Pick up the mailing-list reply about the NFSv4.1 layoutcommit patch where it stops, and keep writing from there.
** BEGIN Text excerpt **
Message-ID: <4D8B732F.8020404@panasas.com>
Date: Thu, 24 Mar 2011 18:37:03 +0200
From: Benny Halevy <bhalevy@panasas.com>
To: "William A. (Andy) Adamson" <androsadamson@gmail.com>
CC: Fred Isaman <iisaman@netapp.com>,
        Trond Myklebust <Trond.Myklebust@netapp.com>,
        NFS list <linux-nfs@vger.kernel.org>
Subject: Re: [PATCH 11/12] NFSv4.1: layoutcommit
References: <AANLkTinBuLxDq5zrxC=-0fS_md5CXTQAS_POsKA9issP@mail.gmail.com>
In-Reply-To: <AANLkTinBuLxDq5zrxC=-0fS_md5CXTQAS_POsKA9issP@mail.gmail.com>
Content-Type: text/plain; charset=ISO-8859-1
Sender: linux-nfs-owner@vger.kernel.org
MIME-Version: 1.0

On 2011-03-24 15:57, William A. (Andy) Adamson wrote:
>>> Only whole file layout support means that there is only one IOMODE_RW layout
>>> segment.
>>>
>>> Signed-off-by: Andy Adamson <andros@netapp.com>
>>> Signed-off-by: Alexandros Batsakis <batsakis@netapp.com>
>>> Signed-off-by: Boaz Harrosh <bharrosh@panasas.com>
>>> Signed-off-by: Dean Hildebrand <dhildeb@us.ibm.com>
>>> Signed-off-by: Fred Isaman <iisaman@citi.umich.edu>
>>> Signed-off-by: Mingyang Guo <guomingyang@nrchpc.ac.cn>
>>> Signed-off-by: Tao Guo <guotao@nrchpc.ac.cn>
>>> Signed-off-by: Zhang Jingwang <zhangjingwang@nrchpc.ac.cn>
>>> Tested-by: Boaz Harrosh <bharrosh@panasas.com>
>>> Signed-off-by: Benny Halevy <bhalevy@panasas.com>
>>
>> The code in this patch is new and different enough from the one I/we
>> signed-off originally that they don't make sense here.
> 
> Hi Benny
> 
> OK with me
> 
>>>
>>> +             /* references matched in nfs4_layoutcommit_release */
>>> +             wdata->lseg->pls_lc_cred =
>>> +                     get_rpccred(wdata->args.context->state->owner->so_cred);
>>> +             mark_inode_dirty_sync(wdata->inode);
>>> +             dprintk("%s: Set layoutcommit for inode %lu ",
>>> +                     __func__, wdata->inode->i_ino);
>>> +     }
>>> +     if (end_pos > wdata->lseg->pls_end_pos)
** END Text excerpt **
** BEGIN Data rows **
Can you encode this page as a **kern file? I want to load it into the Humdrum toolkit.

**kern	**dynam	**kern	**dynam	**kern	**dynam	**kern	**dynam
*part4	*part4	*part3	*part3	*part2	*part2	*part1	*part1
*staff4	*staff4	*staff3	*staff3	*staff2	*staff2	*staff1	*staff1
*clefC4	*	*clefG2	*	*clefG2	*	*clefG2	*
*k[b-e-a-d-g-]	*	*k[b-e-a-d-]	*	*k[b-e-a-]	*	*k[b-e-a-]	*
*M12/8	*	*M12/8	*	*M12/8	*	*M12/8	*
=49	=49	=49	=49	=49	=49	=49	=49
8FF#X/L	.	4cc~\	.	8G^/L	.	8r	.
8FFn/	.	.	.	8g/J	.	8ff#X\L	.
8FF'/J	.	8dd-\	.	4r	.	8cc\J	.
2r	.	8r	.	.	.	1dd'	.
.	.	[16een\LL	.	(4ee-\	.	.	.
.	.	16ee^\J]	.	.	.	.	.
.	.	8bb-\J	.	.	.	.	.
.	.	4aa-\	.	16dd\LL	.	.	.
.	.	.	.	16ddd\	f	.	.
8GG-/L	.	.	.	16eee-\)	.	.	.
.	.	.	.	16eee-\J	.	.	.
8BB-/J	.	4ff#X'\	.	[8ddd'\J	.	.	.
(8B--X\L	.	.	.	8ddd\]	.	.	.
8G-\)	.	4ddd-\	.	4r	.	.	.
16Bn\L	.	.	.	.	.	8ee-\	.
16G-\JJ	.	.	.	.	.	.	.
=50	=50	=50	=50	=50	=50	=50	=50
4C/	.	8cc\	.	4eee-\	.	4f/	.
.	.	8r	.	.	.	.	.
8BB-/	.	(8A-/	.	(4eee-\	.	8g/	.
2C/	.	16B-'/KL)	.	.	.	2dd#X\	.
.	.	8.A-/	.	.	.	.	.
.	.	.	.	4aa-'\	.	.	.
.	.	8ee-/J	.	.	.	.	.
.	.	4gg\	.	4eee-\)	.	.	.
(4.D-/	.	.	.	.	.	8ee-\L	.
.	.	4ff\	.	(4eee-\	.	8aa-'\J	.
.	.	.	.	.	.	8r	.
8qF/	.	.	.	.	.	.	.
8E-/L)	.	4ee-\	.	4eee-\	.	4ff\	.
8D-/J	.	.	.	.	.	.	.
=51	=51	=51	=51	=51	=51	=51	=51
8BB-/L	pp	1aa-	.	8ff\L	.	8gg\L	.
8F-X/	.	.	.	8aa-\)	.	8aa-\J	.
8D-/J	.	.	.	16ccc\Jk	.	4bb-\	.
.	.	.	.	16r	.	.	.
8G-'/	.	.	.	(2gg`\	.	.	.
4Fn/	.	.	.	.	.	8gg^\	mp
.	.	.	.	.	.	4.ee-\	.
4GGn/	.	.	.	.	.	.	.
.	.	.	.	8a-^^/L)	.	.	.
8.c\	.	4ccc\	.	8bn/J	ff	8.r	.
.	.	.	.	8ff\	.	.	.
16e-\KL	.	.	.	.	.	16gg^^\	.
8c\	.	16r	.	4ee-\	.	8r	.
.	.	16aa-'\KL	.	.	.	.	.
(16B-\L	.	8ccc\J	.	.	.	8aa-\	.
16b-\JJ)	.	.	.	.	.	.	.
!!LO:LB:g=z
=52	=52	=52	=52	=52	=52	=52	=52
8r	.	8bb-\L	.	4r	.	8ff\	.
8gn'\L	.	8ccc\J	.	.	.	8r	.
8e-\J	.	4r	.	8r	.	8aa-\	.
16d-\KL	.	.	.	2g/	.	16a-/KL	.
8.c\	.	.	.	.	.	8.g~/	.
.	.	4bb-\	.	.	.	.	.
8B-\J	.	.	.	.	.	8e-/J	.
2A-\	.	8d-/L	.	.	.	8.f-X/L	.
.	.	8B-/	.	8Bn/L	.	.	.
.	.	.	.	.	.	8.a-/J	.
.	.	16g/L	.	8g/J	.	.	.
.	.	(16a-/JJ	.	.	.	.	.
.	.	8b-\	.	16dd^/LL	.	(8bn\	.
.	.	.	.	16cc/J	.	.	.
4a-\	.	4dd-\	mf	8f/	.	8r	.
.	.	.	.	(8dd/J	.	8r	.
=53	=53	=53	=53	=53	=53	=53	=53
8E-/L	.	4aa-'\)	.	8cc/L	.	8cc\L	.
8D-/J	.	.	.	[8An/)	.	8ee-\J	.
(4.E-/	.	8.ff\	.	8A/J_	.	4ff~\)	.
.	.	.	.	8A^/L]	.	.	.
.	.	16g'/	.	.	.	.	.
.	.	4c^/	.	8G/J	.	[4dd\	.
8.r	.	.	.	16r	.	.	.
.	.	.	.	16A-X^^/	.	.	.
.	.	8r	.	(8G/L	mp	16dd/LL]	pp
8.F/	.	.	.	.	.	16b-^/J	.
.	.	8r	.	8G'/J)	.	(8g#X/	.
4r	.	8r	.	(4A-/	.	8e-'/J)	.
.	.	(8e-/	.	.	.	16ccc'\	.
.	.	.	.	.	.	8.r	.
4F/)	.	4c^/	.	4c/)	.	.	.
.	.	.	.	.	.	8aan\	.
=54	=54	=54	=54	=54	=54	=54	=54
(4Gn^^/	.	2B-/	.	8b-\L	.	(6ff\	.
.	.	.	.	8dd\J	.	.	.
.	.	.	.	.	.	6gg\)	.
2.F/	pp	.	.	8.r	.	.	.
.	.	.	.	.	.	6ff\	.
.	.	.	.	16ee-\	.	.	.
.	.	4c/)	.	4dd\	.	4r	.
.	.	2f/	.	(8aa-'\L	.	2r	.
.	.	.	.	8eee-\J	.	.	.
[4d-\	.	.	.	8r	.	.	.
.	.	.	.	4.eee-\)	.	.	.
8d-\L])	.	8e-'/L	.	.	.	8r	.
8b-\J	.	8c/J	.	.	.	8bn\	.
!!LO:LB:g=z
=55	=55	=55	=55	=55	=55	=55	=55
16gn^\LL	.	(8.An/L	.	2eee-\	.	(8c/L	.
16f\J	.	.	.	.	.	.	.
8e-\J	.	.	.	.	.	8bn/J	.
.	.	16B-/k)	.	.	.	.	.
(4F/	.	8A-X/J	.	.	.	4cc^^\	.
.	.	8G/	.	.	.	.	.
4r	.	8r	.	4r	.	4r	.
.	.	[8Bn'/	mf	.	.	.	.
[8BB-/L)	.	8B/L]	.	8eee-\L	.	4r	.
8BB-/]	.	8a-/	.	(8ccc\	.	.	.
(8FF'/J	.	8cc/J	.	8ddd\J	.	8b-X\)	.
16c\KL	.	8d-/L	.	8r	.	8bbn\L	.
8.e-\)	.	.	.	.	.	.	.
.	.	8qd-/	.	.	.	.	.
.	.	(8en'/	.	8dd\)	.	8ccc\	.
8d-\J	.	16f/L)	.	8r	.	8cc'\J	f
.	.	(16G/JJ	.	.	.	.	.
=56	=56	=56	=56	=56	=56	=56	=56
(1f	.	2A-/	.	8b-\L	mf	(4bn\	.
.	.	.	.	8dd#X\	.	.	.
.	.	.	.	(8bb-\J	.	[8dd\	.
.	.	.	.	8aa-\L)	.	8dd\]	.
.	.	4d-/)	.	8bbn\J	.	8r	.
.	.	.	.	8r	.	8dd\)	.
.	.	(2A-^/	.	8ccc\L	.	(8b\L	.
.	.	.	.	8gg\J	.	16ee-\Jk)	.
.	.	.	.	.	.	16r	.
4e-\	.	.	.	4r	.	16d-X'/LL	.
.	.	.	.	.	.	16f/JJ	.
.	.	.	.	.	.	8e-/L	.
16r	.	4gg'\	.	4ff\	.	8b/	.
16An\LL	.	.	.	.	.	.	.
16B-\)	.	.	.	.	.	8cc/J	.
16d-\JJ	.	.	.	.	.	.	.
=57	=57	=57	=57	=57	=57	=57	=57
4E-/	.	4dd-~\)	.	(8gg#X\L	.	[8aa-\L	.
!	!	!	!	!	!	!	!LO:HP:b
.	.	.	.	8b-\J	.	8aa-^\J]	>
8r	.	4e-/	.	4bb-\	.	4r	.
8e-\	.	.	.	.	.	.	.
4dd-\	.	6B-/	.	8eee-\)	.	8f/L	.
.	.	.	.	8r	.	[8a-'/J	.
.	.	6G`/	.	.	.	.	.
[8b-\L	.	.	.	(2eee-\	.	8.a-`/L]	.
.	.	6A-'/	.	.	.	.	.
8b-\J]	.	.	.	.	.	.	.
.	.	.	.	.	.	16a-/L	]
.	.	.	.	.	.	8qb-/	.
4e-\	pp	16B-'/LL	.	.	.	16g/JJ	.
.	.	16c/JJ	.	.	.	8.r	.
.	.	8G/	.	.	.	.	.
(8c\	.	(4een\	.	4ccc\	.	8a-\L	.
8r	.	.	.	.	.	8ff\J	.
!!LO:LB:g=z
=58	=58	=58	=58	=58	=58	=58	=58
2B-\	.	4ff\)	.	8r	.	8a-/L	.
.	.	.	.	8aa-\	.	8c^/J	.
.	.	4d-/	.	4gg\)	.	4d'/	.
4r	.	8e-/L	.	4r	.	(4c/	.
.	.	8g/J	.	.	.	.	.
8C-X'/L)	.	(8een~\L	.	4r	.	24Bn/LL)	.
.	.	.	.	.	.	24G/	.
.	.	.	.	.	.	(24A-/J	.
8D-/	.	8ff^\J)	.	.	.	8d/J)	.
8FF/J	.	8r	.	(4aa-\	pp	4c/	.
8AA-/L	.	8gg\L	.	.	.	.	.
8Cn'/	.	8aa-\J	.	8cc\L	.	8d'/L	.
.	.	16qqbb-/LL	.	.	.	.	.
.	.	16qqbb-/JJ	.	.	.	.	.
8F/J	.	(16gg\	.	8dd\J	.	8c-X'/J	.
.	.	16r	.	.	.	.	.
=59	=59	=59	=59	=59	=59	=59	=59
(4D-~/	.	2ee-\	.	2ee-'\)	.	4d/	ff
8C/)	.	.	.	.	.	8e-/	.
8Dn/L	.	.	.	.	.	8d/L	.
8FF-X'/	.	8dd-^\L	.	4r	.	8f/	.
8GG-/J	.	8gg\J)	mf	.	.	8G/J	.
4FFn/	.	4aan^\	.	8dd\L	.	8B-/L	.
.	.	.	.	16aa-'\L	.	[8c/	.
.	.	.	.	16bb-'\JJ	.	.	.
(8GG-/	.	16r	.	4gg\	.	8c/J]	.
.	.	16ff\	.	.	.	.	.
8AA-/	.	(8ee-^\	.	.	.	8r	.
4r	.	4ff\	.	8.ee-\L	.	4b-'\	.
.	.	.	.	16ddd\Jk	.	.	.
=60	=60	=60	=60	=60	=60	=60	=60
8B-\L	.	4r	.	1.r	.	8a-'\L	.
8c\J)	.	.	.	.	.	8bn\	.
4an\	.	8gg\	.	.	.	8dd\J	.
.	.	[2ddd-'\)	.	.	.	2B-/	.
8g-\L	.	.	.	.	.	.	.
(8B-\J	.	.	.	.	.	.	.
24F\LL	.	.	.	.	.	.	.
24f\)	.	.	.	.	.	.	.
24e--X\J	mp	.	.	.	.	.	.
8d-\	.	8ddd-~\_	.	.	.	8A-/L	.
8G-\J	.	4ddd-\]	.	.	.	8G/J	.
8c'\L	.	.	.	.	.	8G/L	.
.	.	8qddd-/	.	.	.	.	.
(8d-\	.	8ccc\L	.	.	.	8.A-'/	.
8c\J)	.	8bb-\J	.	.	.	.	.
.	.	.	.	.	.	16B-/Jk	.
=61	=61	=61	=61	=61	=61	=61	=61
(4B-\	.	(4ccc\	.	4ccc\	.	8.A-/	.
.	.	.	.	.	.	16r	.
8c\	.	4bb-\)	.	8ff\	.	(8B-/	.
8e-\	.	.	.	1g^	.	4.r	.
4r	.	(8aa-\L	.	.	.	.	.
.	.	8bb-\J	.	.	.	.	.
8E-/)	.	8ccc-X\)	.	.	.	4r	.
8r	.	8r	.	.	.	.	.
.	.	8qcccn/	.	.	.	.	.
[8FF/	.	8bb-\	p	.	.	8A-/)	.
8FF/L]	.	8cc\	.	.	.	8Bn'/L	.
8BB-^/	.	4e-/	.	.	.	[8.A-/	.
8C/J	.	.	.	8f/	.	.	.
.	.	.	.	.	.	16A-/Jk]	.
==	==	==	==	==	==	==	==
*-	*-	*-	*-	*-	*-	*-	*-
** END Data rows **
Reply to the task |
>>> +             wdata->lseg->pls_end_pos = end_pos;
>>
>> The end_pos is essentially per inode, why maintain it per lseg?
>> How do you see this working with multiple lsegs in mind?
> 
> The end-pos is per lseg, not per inode - each layoutcommit applies to
> a range of WRITES for a layoutsegment over the LAYOUTCOMMIT range.
> 
> From Section 18.42.3
> .  The byte-range being committed is
>    specified through the byte-range (loca_offset and loca_length).  This
>    byte-range MUST overlap with one or more existing layouts previously
>    granted via LAYOUTGET
> 
> 
>    Also, loca_last_write_offset MUST overlap the range
>    described by loca_offset and loca_length.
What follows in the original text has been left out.